GIVEN REQUEST:
Please turn every line of the entries below into a single numbered list, skipping blank lines. Omit the pictures from your answer.

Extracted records
• • •

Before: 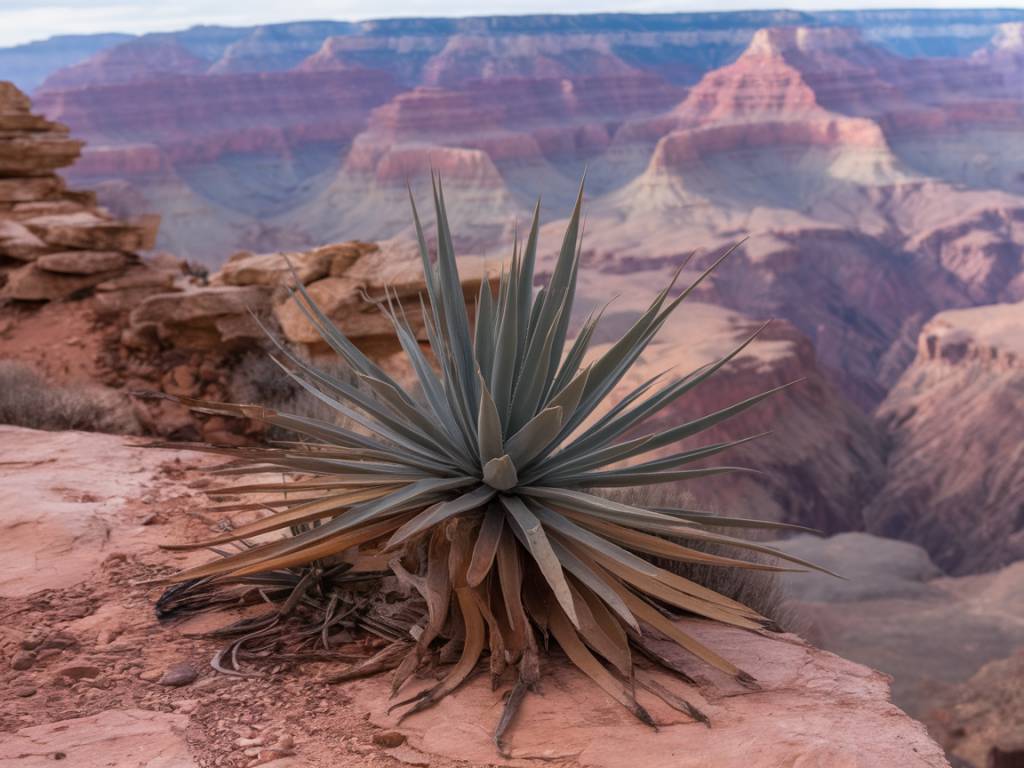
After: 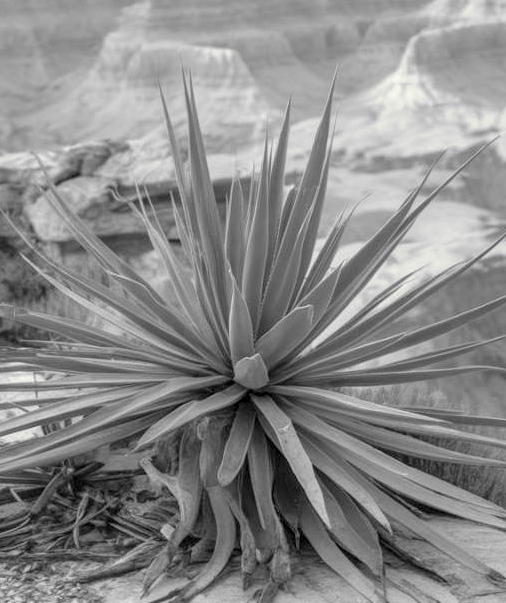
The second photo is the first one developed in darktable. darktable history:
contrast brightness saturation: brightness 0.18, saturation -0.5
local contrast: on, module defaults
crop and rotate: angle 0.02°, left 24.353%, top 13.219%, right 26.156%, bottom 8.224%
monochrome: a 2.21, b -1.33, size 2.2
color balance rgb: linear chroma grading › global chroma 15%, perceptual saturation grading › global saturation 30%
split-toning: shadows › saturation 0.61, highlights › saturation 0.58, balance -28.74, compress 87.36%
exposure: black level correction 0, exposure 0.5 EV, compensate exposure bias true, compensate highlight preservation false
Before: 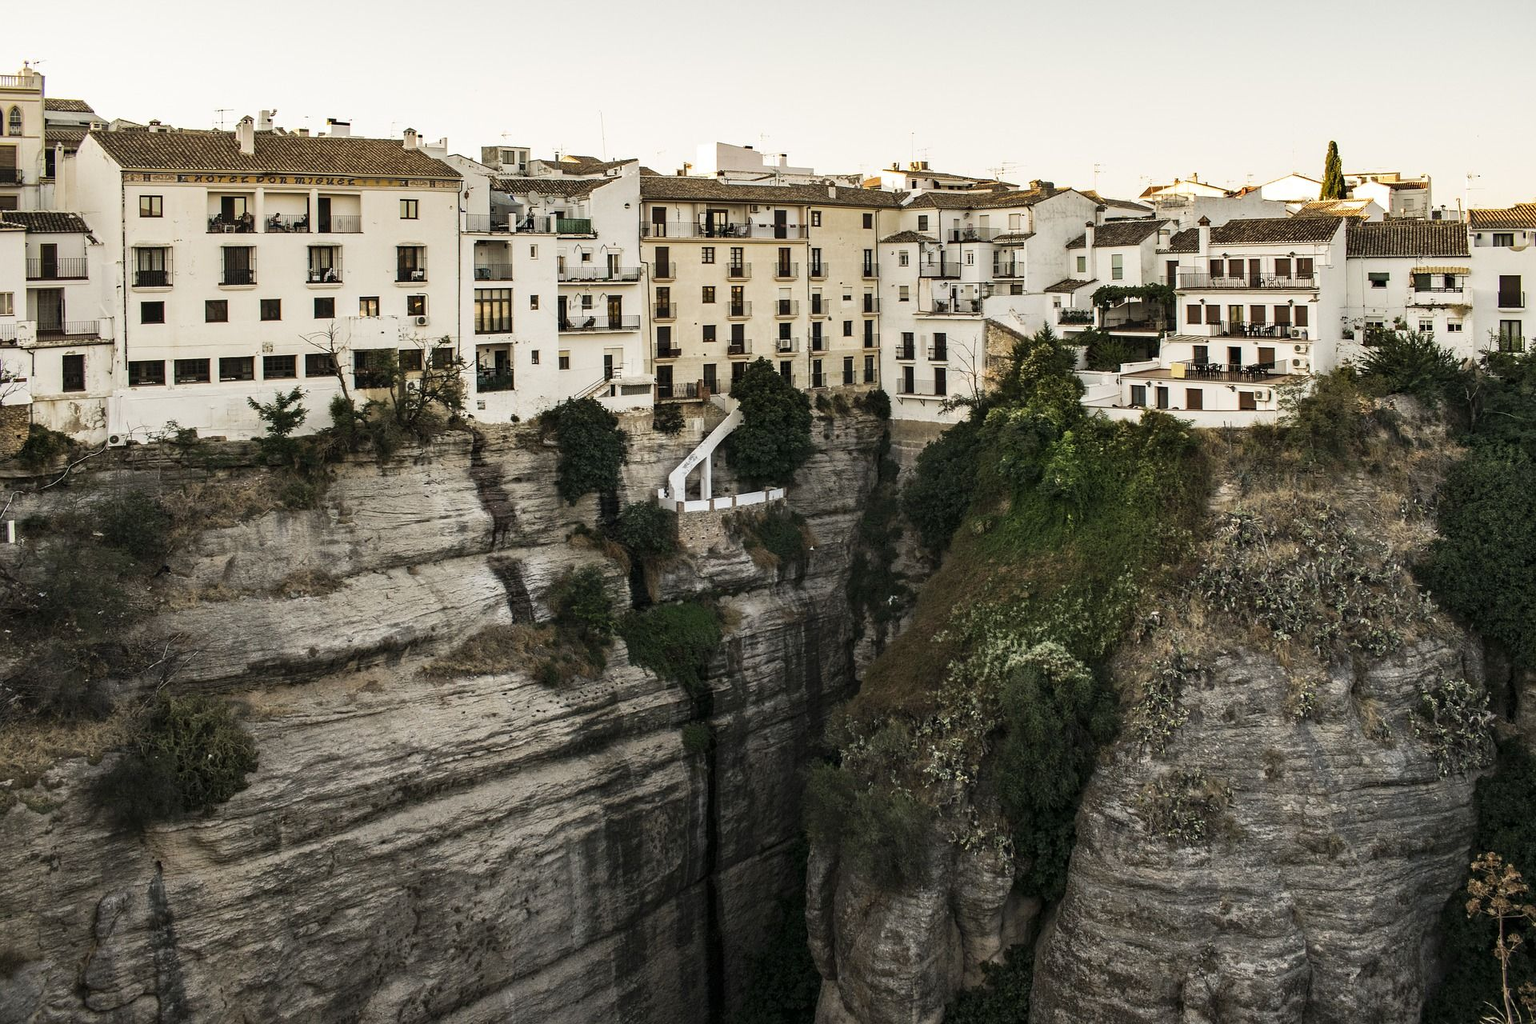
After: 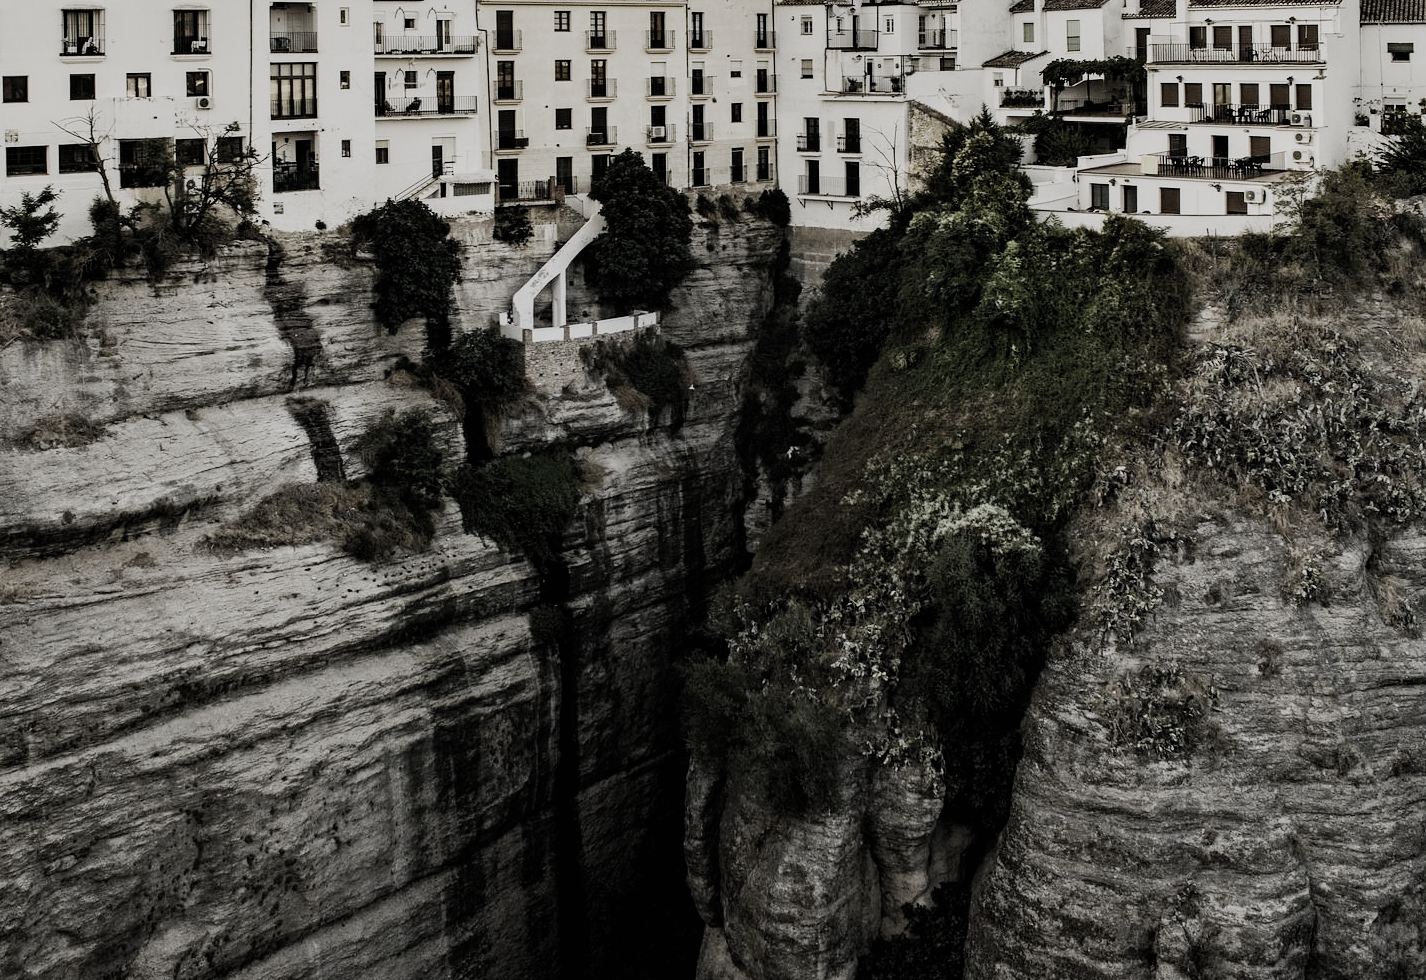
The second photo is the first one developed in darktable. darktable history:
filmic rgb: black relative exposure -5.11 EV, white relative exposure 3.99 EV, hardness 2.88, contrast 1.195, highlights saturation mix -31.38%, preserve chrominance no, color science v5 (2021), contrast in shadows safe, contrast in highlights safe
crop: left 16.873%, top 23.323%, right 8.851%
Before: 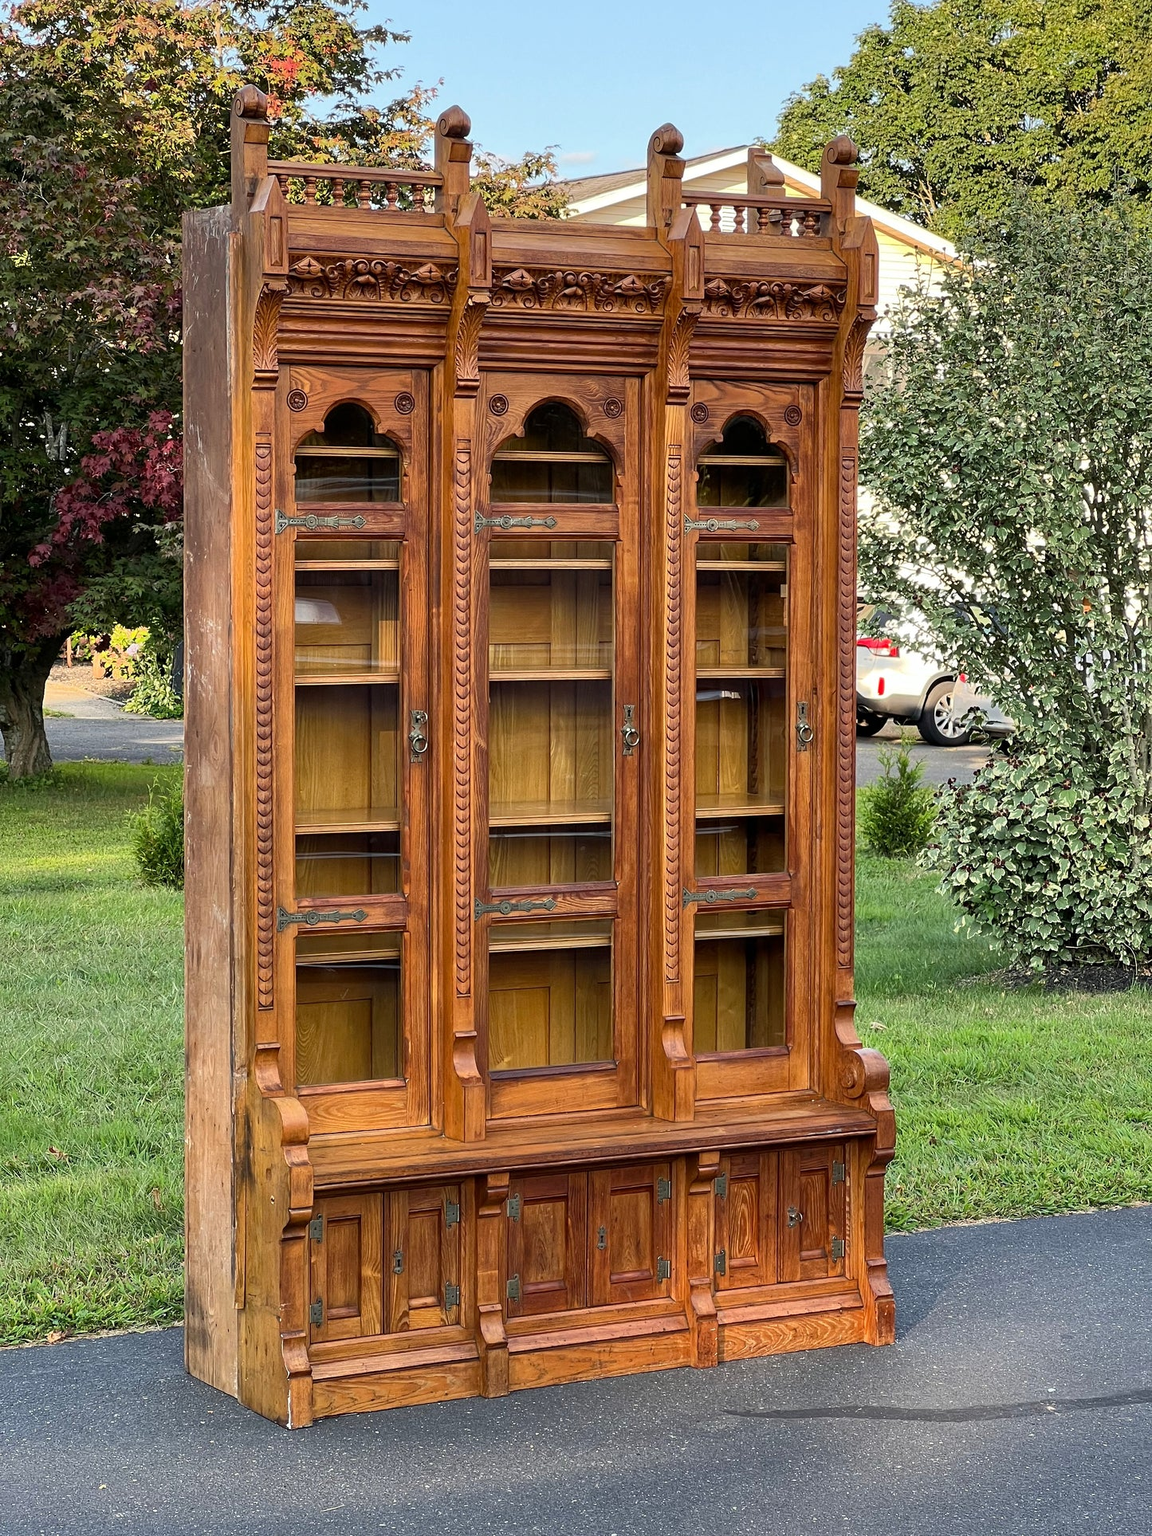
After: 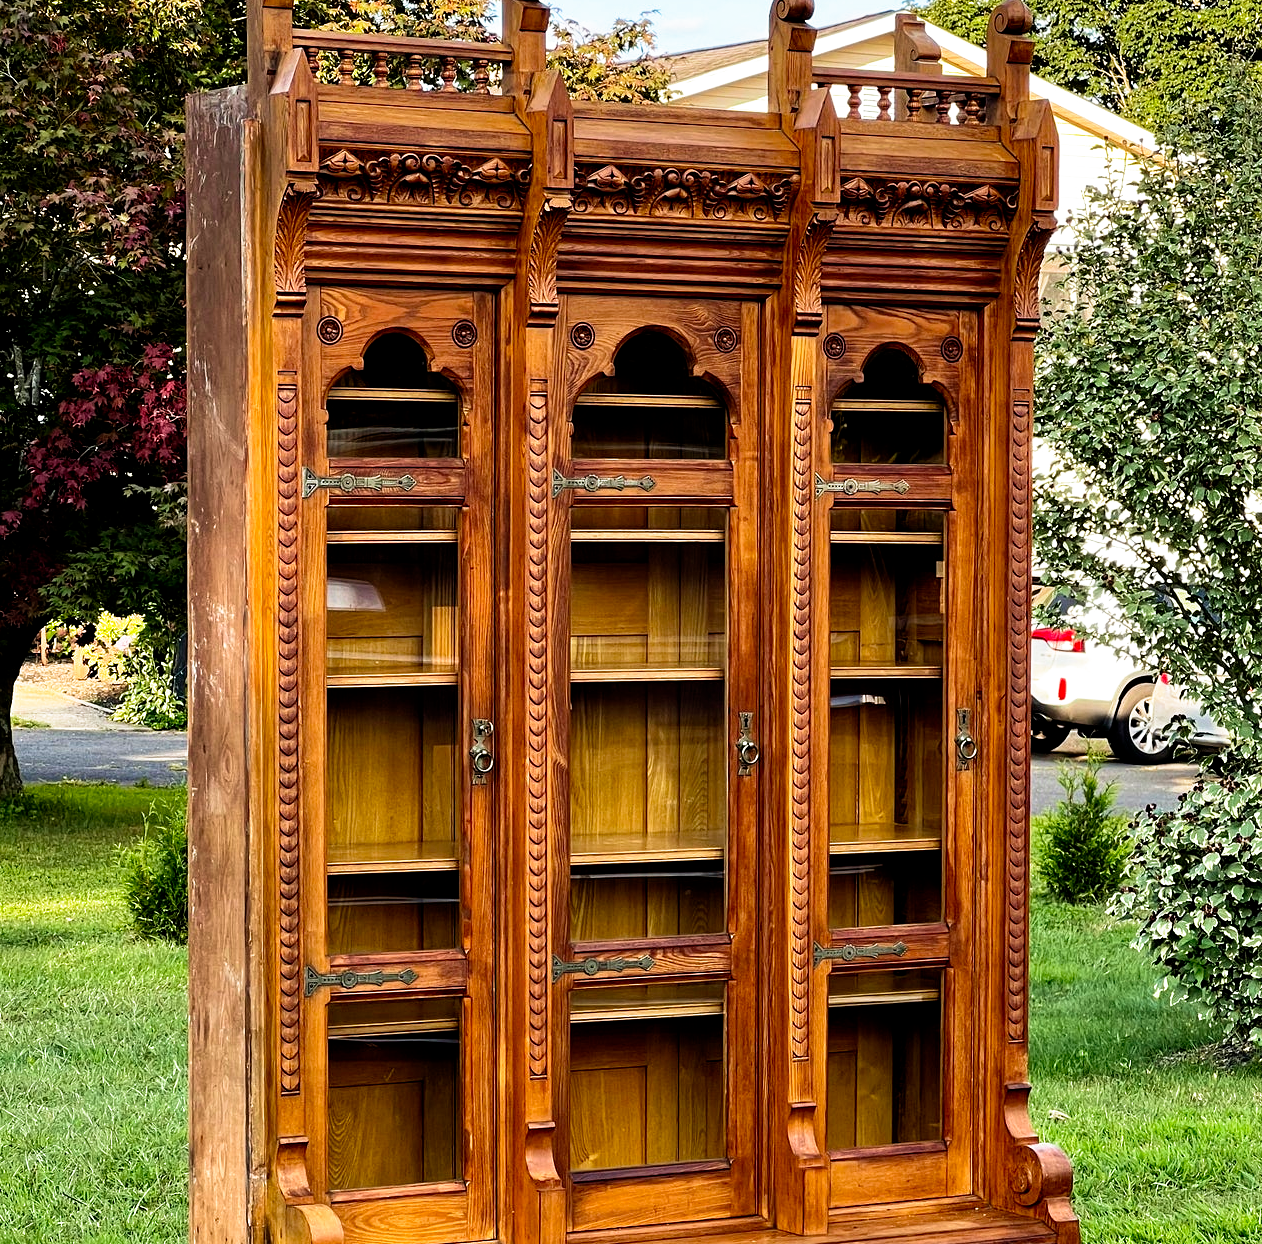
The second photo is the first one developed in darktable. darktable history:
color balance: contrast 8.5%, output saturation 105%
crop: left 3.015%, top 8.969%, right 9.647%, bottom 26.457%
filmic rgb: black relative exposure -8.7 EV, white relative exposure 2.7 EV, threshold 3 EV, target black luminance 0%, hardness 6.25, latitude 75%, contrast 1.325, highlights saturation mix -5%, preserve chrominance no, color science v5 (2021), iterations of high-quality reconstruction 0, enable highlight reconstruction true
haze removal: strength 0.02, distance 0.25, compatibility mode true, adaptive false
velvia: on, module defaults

• • •

EXPECTED OUTPUT:
1. Before: 
2. After: 
3. The second photo is the first one developed in darktable. darktable history:
4. contrast brightness saturation: brightness 0.18, saturation -0.5
5. local contrast: on, module defaults
6. crop and rotate: angle 0.02°, left 24.353%, top 13.219%, right 26.156%, bottom 8.224%
7. monochrome: a 2.21, b -1.33, size 2.2
8. color balance rgb: linear chroma grading › global chroma 15%, perceptual saturation grading › global saturation 30%
9. split-toning: shadows › saturation 0.61, highlights › saturation 0.58, balance -28.74, compress 87.36%
10. exposure: black level correction 0, exposure 0.5 EV, compensate exposure bias true, compensate highlight preservation false
11. Before: 
12. After: 
13. The second photo is the first one developed in darktable. darktable history:
14. filmic rgb: black relative exposure -5.11 EV, white relative exposure 3.99 EV, hardness 2.88, contrast 1.195, highlights saturation mix -31.38%, preserve chrominance no, color science v5 (2021), contrast in shadows safe, contrast in highlights safe
15. crop: left 16.873%, top 23.323%, right 8.851%
16. Before: 
17. After: 
18. The second photo is the first one developed in darktable. darktable history:
19. color balance: contrast 8.5%, output saturation 105%
20. crop: left 3.015%, top 8.969%, right 9.647%, bottom 26.457%
21. filmic rgb: black relative exposure -8.7 EV, white relative exposure 2.7 EV, threshold 3 EV, target black luminance 0%, hardness 6.25, latitude 75%, contrast 1.325, highlights saturation mix -5%, preserve chrominance no, color science v5 (2021), iterations of high-quality reconstruction 0, enable highlight reconstruction true
22. haze removal: strength 0.02, distance 0.25, compatibility mode true, adaptive false
23. velvia: on, module defaults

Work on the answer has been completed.